Eriksson: Also, if I could interject, in Britain it was called Battle Together For Britain. I was over there in the Canadian Army, and it had been shown there.
Hunter: And Pull Together Australia.
Eriksson: Also in the Netherlands. As a matter of fact I had taken a copy of Battle Together For Britain and met one of the leaders of Moral Re-Armament in the Netherlands and gave him that and he introduced it and got it going in the Netherlands.
Hunter: Well, I remember at that meeting at the Grand Hotel I think it was in September a big thing and there were a lot of people who hadn't gone home yet and there Bill Doyle stood up and he said, "You know, when you brought a new spirit for the whole darn country, we hope you will make this your permanent national headquarters". I think that was the last kind word that Bill Doyle ever said about MRA. I think he meant it then, but I never understood why he became such a bitter opponent after that. We felt that maybe he was up to something in the state that might be damaged if a new spirit of honesty and purity got going, but anyway there are a lot of things that might have happened, and you might speculate about motives, but anyway we had a terrible time with Bill Doyle for 10-15 years. He was just throwing rocks, and I don't know why. Well, anyway...
* * *
Written problem a:
Using the transcript, answer each of these:
(i) What title does Eriksson say was used in Britain?
(ii) In which army was Eriksson serving while he was in Britain?
(iii) At which hotel was the meeting where Bill Doyle stood up and spoke?
The entries that follow are unrelated to the transcript.
* * *
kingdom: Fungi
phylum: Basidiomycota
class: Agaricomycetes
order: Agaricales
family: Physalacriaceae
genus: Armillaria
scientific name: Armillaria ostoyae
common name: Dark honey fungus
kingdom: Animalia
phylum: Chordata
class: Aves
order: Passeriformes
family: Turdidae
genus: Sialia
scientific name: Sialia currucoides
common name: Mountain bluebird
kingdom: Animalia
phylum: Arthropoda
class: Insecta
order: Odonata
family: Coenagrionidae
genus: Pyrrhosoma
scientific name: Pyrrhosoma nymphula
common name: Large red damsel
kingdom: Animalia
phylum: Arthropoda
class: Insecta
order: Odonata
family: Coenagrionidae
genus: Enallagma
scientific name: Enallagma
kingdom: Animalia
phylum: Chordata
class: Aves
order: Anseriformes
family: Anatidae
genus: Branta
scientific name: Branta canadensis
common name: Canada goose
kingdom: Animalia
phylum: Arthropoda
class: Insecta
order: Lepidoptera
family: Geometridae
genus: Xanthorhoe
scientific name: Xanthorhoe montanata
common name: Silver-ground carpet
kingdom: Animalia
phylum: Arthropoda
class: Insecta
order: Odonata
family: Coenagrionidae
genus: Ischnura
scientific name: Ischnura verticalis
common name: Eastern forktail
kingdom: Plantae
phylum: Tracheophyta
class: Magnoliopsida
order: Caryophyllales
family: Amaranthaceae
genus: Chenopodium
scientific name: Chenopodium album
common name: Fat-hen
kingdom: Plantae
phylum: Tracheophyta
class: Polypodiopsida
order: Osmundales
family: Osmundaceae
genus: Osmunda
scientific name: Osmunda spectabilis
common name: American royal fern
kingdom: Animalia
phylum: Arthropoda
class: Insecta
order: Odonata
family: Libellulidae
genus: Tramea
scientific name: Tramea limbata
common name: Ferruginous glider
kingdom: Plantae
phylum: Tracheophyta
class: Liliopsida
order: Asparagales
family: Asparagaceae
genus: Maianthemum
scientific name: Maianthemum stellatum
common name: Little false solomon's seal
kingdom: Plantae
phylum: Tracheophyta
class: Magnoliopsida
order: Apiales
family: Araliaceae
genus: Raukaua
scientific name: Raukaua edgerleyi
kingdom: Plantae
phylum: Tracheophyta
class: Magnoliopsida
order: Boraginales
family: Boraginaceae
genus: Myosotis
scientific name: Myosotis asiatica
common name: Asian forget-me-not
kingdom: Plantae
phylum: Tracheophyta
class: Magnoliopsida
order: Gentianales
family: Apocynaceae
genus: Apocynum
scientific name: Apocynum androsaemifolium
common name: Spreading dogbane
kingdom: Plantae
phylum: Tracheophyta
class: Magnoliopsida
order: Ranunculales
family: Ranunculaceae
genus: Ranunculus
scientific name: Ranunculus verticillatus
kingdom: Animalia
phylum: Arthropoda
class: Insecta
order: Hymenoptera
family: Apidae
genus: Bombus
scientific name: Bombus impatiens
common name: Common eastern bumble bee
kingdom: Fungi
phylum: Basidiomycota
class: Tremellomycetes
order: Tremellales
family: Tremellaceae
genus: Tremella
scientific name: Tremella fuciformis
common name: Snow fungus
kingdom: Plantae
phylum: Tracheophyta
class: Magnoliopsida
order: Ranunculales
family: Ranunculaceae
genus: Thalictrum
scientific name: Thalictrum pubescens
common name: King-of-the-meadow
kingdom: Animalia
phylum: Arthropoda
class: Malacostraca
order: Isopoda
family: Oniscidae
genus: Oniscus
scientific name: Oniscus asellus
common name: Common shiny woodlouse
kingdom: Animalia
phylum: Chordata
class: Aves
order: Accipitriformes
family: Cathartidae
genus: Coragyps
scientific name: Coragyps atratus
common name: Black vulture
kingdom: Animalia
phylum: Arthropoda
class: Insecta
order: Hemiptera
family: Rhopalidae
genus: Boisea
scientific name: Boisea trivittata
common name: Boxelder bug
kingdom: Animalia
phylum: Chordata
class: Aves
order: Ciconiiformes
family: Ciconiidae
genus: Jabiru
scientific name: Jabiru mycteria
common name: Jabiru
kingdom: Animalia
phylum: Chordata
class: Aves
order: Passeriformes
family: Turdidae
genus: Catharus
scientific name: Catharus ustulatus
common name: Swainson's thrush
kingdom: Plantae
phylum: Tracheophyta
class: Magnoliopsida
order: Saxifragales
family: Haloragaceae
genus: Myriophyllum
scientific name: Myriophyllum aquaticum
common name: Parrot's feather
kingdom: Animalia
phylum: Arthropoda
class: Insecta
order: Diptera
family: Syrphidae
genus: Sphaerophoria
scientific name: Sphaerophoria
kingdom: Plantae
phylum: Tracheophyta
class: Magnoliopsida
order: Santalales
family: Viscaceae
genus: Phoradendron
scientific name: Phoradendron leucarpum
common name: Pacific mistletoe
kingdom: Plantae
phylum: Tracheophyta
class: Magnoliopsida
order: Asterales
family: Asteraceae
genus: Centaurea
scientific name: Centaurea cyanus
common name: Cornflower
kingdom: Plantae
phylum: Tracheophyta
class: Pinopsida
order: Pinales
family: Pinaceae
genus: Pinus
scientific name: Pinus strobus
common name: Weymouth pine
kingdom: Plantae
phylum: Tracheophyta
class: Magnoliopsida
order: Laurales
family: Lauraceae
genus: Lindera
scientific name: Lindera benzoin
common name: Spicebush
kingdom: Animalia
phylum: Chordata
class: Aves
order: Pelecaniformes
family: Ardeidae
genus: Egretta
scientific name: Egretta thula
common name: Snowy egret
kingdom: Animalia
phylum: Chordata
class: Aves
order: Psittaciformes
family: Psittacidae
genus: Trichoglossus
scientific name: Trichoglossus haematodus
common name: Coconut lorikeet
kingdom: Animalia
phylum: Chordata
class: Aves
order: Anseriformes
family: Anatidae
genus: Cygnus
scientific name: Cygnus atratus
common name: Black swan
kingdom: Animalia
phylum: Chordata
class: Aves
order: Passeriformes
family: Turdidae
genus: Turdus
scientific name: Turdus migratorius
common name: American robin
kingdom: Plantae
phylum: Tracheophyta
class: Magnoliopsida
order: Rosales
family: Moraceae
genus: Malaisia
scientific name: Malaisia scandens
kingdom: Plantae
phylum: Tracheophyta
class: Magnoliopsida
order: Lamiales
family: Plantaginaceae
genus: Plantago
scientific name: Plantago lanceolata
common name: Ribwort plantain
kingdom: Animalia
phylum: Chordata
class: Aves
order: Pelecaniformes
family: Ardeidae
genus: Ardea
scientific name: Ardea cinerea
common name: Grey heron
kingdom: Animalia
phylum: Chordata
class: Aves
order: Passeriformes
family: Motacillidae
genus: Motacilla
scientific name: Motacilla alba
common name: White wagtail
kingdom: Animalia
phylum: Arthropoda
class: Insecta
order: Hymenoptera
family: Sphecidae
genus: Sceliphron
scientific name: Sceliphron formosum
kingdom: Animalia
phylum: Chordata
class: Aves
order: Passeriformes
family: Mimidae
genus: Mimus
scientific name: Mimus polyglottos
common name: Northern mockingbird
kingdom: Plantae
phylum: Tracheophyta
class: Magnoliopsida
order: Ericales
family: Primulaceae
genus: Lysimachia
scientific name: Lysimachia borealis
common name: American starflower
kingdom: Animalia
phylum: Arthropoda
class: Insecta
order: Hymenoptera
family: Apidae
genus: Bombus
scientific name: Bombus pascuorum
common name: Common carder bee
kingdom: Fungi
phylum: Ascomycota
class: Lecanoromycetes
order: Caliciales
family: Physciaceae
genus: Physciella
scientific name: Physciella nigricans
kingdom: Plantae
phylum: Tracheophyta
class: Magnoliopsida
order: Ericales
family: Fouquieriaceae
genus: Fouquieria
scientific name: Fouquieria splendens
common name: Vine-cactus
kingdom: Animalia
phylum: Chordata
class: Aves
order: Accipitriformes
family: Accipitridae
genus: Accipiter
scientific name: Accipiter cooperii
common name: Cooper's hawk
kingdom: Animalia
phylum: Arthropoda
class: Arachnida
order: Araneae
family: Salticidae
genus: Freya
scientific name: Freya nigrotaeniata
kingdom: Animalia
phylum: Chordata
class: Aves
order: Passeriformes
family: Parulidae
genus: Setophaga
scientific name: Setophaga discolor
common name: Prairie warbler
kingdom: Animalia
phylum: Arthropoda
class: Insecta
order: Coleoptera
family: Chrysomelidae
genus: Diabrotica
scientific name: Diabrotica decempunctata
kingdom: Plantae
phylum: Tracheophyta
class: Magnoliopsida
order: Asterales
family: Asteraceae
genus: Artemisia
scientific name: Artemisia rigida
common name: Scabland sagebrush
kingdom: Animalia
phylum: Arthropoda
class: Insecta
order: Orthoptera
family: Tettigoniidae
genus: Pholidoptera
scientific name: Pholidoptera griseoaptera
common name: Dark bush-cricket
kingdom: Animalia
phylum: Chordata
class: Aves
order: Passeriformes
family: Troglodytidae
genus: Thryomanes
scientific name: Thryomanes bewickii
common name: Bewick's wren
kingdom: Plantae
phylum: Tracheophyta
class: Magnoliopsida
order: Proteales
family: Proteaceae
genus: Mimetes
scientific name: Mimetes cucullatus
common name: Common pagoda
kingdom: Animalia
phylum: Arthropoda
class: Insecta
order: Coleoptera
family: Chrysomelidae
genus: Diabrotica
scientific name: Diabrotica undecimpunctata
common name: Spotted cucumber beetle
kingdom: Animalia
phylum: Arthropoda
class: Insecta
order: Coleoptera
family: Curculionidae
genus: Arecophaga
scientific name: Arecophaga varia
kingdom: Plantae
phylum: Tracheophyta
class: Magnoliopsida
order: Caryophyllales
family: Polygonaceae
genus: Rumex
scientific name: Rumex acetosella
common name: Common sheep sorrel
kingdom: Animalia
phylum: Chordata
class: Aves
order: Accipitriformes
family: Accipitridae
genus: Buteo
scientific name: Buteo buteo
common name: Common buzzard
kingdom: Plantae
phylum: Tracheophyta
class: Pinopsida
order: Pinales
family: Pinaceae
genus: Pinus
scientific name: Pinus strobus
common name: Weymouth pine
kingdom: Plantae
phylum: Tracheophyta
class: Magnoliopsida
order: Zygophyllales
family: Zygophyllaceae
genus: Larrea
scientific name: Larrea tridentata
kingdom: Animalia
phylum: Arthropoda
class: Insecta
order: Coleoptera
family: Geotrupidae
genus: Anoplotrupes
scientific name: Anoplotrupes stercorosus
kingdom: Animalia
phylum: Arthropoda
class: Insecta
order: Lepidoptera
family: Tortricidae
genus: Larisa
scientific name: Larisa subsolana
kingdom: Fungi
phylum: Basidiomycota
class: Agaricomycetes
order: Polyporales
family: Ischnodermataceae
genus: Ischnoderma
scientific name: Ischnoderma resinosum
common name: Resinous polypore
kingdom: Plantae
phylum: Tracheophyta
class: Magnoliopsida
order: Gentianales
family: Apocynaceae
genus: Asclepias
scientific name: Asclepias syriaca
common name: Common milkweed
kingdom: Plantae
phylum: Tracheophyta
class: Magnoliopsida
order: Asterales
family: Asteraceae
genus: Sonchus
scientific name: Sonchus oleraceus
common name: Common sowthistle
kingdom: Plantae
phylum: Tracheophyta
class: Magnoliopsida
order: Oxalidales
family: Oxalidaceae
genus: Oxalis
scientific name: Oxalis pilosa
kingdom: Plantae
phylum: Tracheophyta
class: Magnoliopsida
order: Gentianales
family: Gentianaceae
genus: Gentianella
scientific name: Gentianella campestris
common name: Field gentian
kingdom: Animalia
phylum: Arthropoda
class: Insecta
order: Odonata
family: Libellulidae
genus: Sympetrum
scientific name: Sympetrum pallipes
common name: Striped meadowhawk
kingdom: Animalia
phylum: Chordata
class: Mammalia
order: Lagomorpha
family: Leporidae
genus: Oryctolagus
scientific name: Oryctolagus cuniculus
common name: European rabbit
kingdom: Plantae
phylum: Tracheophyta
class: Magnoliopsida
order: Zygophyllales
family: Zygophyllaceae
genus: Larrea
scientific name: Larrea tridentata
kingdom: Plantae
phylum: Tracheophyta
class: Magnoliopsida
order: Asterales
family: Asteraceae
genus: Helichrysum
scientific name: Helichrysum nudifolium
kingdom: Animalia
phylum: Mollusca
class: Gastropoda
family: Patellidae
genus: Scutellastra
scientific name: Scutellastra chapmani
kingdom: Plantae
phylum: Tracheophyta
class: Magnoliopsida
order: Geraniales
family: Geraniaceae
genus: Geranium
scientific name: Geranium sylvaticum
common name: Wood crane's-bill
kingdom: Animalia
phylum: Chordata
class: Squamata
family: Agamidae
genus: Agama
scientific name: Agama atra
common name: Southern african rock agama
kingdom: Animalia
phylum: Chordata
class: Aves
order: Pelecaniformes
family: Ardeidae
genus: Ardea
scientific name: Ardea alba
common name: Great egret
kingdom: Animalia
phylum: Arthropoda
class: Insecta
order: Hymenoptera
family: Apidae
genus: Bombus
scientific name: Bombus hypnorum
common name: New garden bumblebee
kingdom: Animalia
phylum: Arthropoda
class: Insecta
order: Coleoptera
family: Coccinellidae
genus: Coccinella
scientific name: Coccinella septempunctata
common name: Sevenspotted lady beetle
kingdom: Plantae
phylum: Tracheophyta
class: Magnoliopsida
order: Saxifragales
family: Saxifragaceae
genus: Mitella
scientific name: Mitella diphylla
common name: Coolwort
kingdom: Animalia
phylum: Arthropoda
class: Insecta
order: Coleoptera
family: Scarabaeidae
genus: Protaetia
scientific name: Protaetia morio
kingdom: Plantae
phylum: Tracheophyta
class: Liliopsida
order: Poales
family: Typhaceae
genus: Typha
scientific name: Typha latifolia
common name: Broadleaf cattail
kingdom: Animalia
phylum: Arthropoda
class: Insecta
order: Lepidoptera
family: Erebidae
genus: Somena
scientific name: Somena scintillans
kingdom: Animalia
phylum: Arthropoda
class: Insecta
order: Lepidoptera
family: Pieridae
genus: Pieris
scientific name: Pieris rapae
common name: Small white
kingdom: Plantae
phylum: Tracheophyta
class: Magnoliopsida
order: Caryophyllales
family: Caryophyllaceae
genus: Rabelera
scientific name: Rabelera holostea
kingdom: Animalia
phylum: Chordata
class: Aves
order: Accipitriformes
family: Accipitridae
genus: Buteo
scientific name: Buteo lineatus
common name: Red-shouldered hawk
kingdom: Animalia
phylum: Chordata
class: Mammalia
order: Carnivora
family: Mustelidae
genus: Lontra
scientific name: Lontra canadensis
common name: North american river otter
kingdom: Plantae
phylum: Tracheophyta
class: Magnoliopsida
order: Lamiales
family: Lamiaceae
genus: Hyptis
* * *
Written problem b:
Return the stretch of entry lines from the line containing "common name: Coolwort" through the line containing "scientific name: Lontra canadensis", both included, reproduced exactly and with nothing else.

Output a:
(i) Battle Together For Britain
(ii) The Canadian Army
(iii) The Grand Hotel

Output b:
common name: Coolwort
kingdom: Animalia
phylum: Arthropoda
class: Insecta
order: Coleoptera
family: Scarabaeidae
genus: Protaetia
scientific name: Protaetia morio
kingdom: Plantae
phylum: Tracheophyta
class: Liliopsida
order: Poales
family: Typhaceae
genus: Typha
scientific name: Typha latifolia
common name: Broadleaf cattail
kingdom: Animalia
phylum: Arthropoda
class: Insecta
order: Lepidoptera
family: Erebidae
genus: Somena
scientific name: Somena scintillans
kingdom: Animalia
phylum: Arthropoda
class: Insecta
order: Lepidoptera
family: Pieridae
genus: Pieris
scientific name: Pieris rapae
common name: Small white
kingdom: Plantae
phylum: Tracheophyta
class: Magnoliopsida
order: Caryophyllales
family: Caryophyllaceae
genus: Rabelera
scientific name: Rabelera holostea
kingdom: Animalia
phylum: Chordata
class: Aves
order: Accipitriformes
family: Accipitridae
genus: Buteo
scientific name: Buteo lineatus
common name: Red-shouldered hawk
kingdom: Animalia
phylum: Chordata
class: Mammalia
order: Carnivora
family: Mustelidae
genus: Lontra
scientific name: Lontra canadensis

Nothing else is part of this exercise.